> What needs to be done:
Your reply should be a faithful copy of the records below, free of pictures.

(Extracted page text data)
+===+
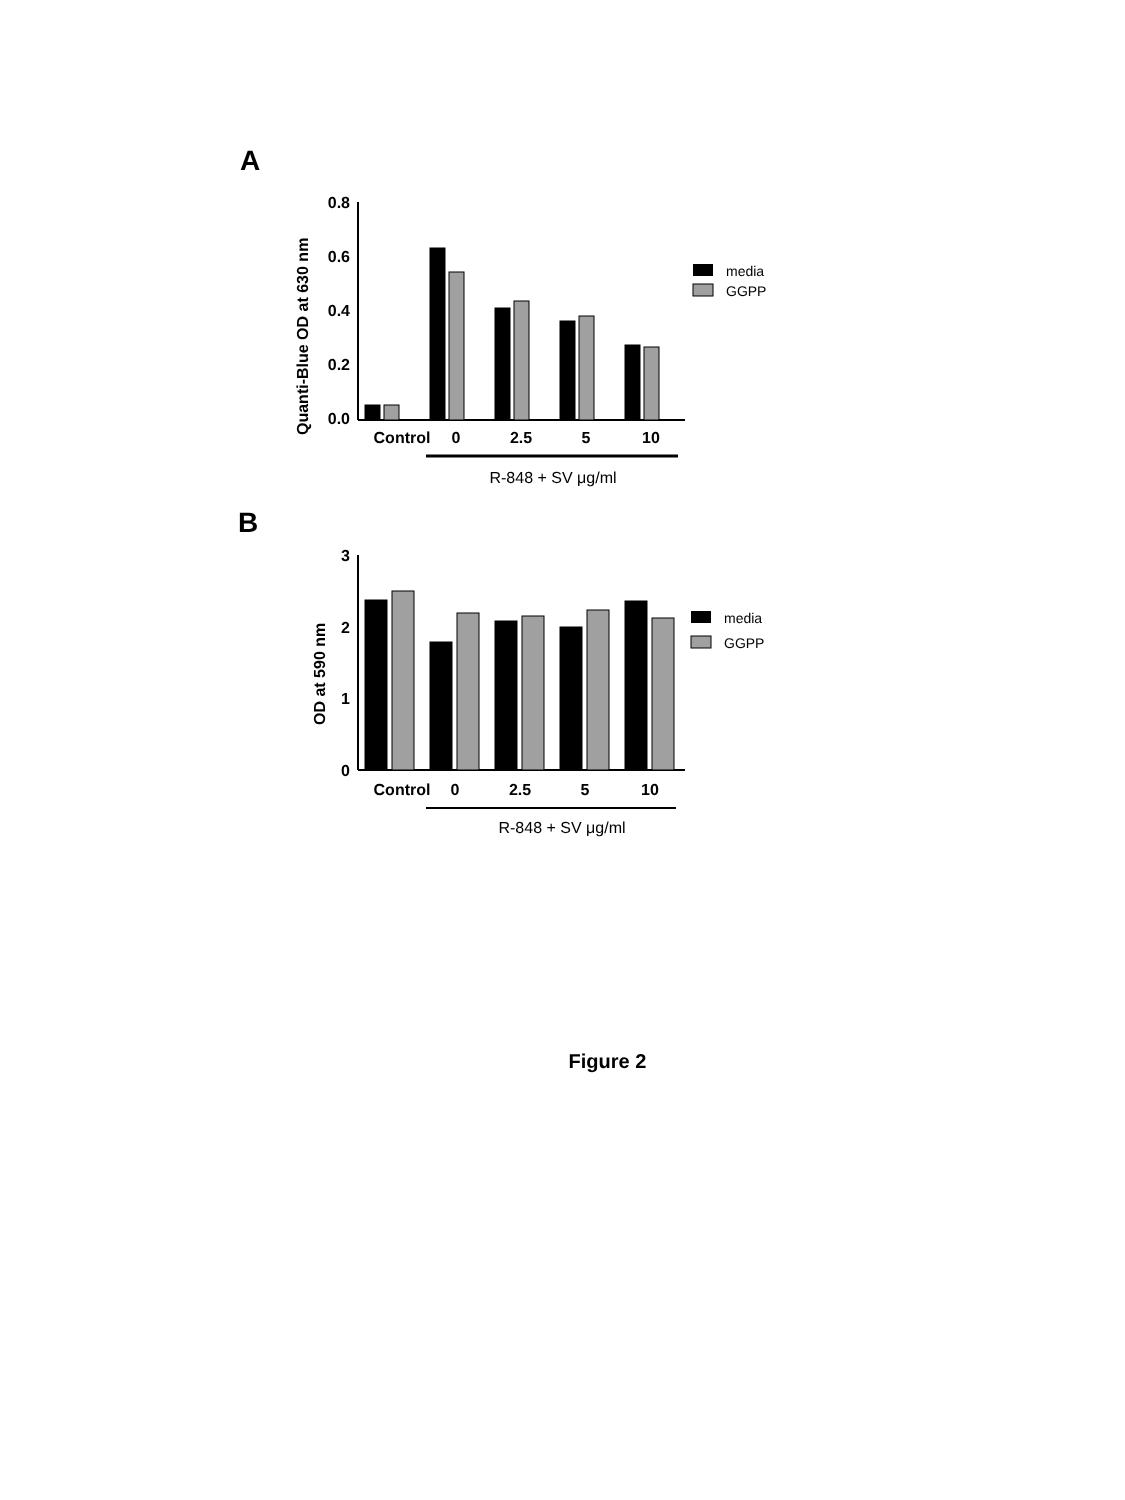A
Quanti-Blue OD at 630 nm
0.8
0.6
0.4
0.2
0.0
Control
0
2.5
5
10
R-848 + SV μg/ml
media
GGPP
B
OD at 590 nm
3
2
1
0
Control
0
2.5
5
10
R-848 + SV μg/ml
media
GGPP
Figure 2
+===+
> Solution for this exercise:
A
Quanti-Blue OD at 630 nm
0.8
0.6
0.4
0.2
0.0
Control
0
2.5
5
10
R-848 + SV μg/ml
media
GGPP
B
OD at 590 nm
3
2
1
0
Control
0
2.5
5
10
R-848 + SV μg/ml
media
GGPP
Figure 2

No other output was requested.